#### DATA PROVIDED:
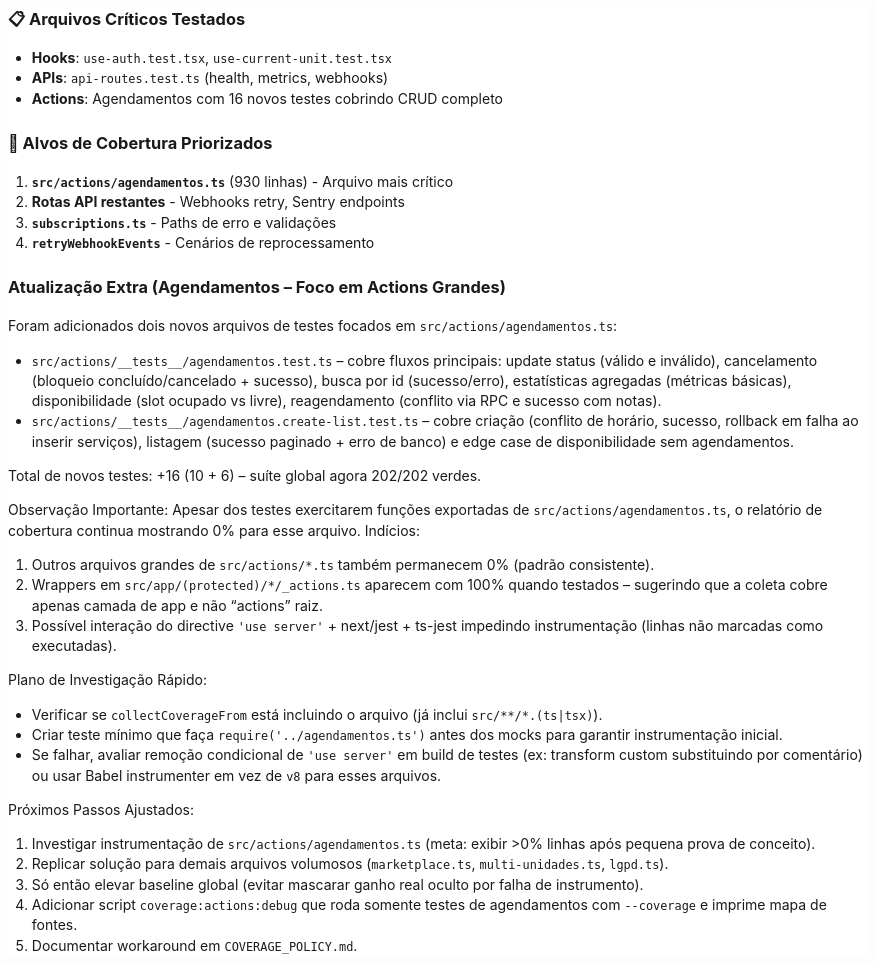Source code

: ### 📋 Arquivos Críticos Testados

- **Hooks**: `use-auth.test.tsx`, `use-current-unit.test.tsx`
- **APIs**: `api-routes.test.ts` (health, metrics, webhooks)
- **Actions**: Agendamentos com 16 novos testes cobrindo CRUD completo

### 🎯 Alvos de Cobertura Priorizados

1. **`src/actions/agendamentos.ts`** (930 linhas) - Arquivo mais crítico
2. **Rotas API restantes** - Webhooks retry, Sentry endpoints
3. **`subscriptions.ts`** - Paths de erro e validações
4. **`retryWebhookEvents`** - Cenários de reprocessamento

### Atualização Extra (Agendamentos – Foco em Actions Grandes)

Foram adicionados dois novos arquivos de testes focados em `src/actions/agendamentos.ts`:

- `src/actions/__tests__/agendamentos.test.ts` – cobre fluxos principais: update status (válido e inválido), cancelamento (bloqueio concluído/cancelado + sucesso), busca por id (sucesso/erro), estatísticas agregadas (métricas básicas), disponibilidade (slot ocupado vs livre), reagendamento (conflito via RPC e sucesso com notas).
- `src/actions/__tests__/agendamentos.create-list.test.ts` – cobre criação (conflito de horário, sucesso, rollback em falha ao inserir serviços), listagem (sucesso paginado + erro de banco) e edge case de disponibilidade sem agendamentos.

Total de novos testes: +16 (10 + 6) – suíte global agora 202/202 verdes.

Observação Importante: Apesar dos testes exercitarem funções exportadas de `src/actions/agendamentos.ts`, o relatório de cobertura continua mostrando 0% para esse arquivo. Indícios:

1. Outros arquivos grandes de `src/actions/*.ts` também permanecem 0% (padrão consistente).
2. Wrappers em `src/app/(protected)/*/_actions.ts` aparecem com 100% quando testados – sugerindo que a coleta cobre apenas camada de app e não “actions” raiz.
3. Possível interação do directive `'use server'` + next/jest + ts-jest impedindo instrumentação (linhas não marcadas como executadas).

Plano de Investigação Rápido:

- Verificar se `collectCoverageFrom` está incluindo o arquivo (já inclui `src/**/*.(ts|tsx)`).
- Criar teste mínimo que faça `require('../agendamentos.ts')` antes dos mocks para garantir instrumentação inicial.
- Se falhar, avaliar remoção condicional de `'use server'` em build de testes (ex: transform custom substituindo por comentário) ou usar Babel instrumenter em vez de `v8` para esses arquivos.

Próximos Passos Ajustados:

1. Investigar instrumentação de `src/actions/agendamentos.ts` (meta: exibir >0% linhas após pequena prova de conceito).
2. Replicar solução para demais arquivos volumosos (`marketplace.ts`, `multi-unidades.ts`, `lgpd.ts`).
3. Só então elevar baseline global (evitar mascarar ganho real oculto por falha de instrumento).
4. Adicionar script `coverage:actions:debug` que roda somente testes de agendamentos com `--coverage` e imprime mapa de fontes.
5. Documentar workaround em `COVERAGE_POLICY.md`.
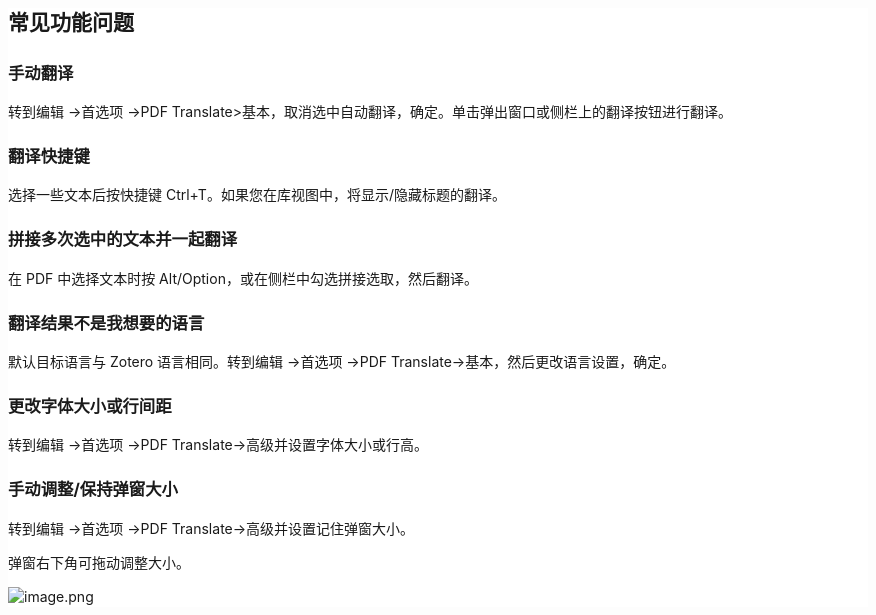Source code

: ## 常见功能问题

### 手动翻译

转到编辑 ->首选项 ->PDF Translate>基本，取消选中自动翻译，确定。单击弹出窗口或侧栏上的翻译按钮进行翻译。

### 翻译快捷键

选择一些文本后按快捷键 Ctrl+T。如果您在库视图中，将显示/隐藏标题的翻译。

### 拼接多次选中的文本并一起翻译

在 PDF 中选择文本时按 Alt/Option，或在侧栏中勾选拼接选取，然后翻译。

### 翻译结果不是我想要的语言

默认目标语言与 Zotero 语言相同。转到编辑 ->首选项 ->PDF Translate->基本，然后更改语言设置，确定。

### 更改字体大小或行间距

转到编辑 ->首选项 ->PDF Translate->高级并设置字体大小或行高。

### 手动调整/保持弹窗大小

转到编辑 ->首选项 ->PDF Translate->高级并设置记住弹窗大小。

弹窗右下角可拖动调整大小。

![image.png](https://cdn.pkmer.cn/images/20230824150949.png!pkmer)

#### WHAT THE EXERCISE ASKS:
Would you return the records exactly, keeping out every picture?

#### RESULT FOR THIS TASK:
Source code

: ### 📋 Arquivos Críticos Testados

- **Hooks**: `use-auth.test.tsx`, `use-current-unit.test.tsx`
- **APIs**: `api-routes.test.ts` (health, metrics, webhooks)
- **Actions**: Agendamentos com 16 novos testes cobrindo CRUD completo

### 🎯 Alvos de Cobertura Priorizados

1. **`src/actions/agendamentos.ts`** (930 linhas) - Arquivo mais crítico
2. **Rotas API restantes** - Webhooks retry, Sentry endpoints
3. **`subscriptions.ts`** - Paths de erro e validações
4. **`retryWebhookEvents`** - Cenários de reprocessamento

### Atualização Extra (Agendamentos – Foco em Actions Grandes)

Foram adicionados dois novos arquivos de testes focados em `src/actions/agendamentos.ts`:

- `src/actions/__tests__/agendamentos.test.ts` – cobre fluxos principais: update status (válido e inválido), cancelamento (bloqueio concluído/cancelado + sucesso), busca por id (sucesso/erro), estatísticas agregadas (métricas básicas), disponibilidade (slot ocupado vs livre), reagendamento (conflito via RPC e sucesso com notas).
- `src/actions/__tests__/agendamentos.create-list.test.ts` – cobre criação (conflito de horário, sucesso, rollback em falha ao inserir serviços), listagem (sucesso paginado + erro de banco) e edge case de disponibilidade sem agendamentos.

Total de novos testes: +16 (10 + 6) – suíte global agora 202/202 verdes.

Observação Importante: Apesar dos testes exercitarem funções exportadas de `src/actions/agendamentos.ts`, o relatório de cobertura continua mostrando 0% para esse arquivo. Indícios:

1. Outros arquivos grandes de `src/actions/*.ts` também permanecem 0% (padrão consistente).
2. Wrappers em `src/app/(protected)/*/_actions.ts` aparecem com 100% quando testados – sugerindo que a coleta cobre apenas camada de app e não “actions” raiz.
3. Possível interação do directive `'use server'` + next/jest + ts-jest impedindo instrumentação (linhas não marcadas como executadas).

Plano de Investigação Rápido:

- Verificar se `collectCoverageFrom` está incluindo o arquivo (já inclui `src/**/*.(ts|tsx)`).
- Criar teste mínimo que faça `require('../agendamentos.ts')` antes dos mocks para garantir instrumentação inicial.
- Se falhar, avaliar remoção condicional de `'use server'` em build de testes (ex: transform custom substituindo por comentário) ou usar Babel instrumenter em vez de `v8` para esses arquivos.

Próximos Passos Ajustados:

1. Investigar instrumentação de `src/actions/agendamentos.ts` (meta: exibir >0% linhas após pequena prova de conceito).
2. Replicar solução para demais arquivos volumosos (`marketplace.ts`, `multi-unidades.ts`, `lgpd.ts`).
3. Só então elevar baseline global (evitar mascarar ganho real oculto por falha de instrumento).
4. Adicionar script `coverage:actions:debug` que roda somente testes de agendamentos com `--coverage` e imprime mapa de fontes.
5. Documentar workaround em `COVERAGE_POLICY.md`.
Source code

: ## 常见功能问题

### 手动翻译

转到编辑 ->首选项 ->PDF Translate>基本，取消选中自动翻译，确定。单击弹出窗口或侧栏上的翻译按钮进行翻译。

### 翻译快捷键

选择一些文本后按快捷键 Ctrl+T。如果您在库视图中，将显示/隐藏标题的翻译。

### 拼接多次选中的文本并一起翻译

在 PDF 中选择文本时按 Alt/Option，或在侧栏中勾选拼接选取，然后翻译。

### 翻译结果不是我想要的语言

默认目标语言与 Zotero 语言相同。转到编辑 ->首选项 ->PDF Translate->基本，然后更改语言设置，确定。

### 更改字体大小或行间距

转到编辑 ->首选项 ->PDF Translate->高级并设置字体大小或行高。

### 手动调整/保持弹窗大小

转到编辑 ->首选项 ->PDF Translate->高级并设置记住弹窗大小。

弹窗右下角可拖动调整大小。

![image.png](https://cdn.pkmer.cn/images/20230824150949.png!pkmer)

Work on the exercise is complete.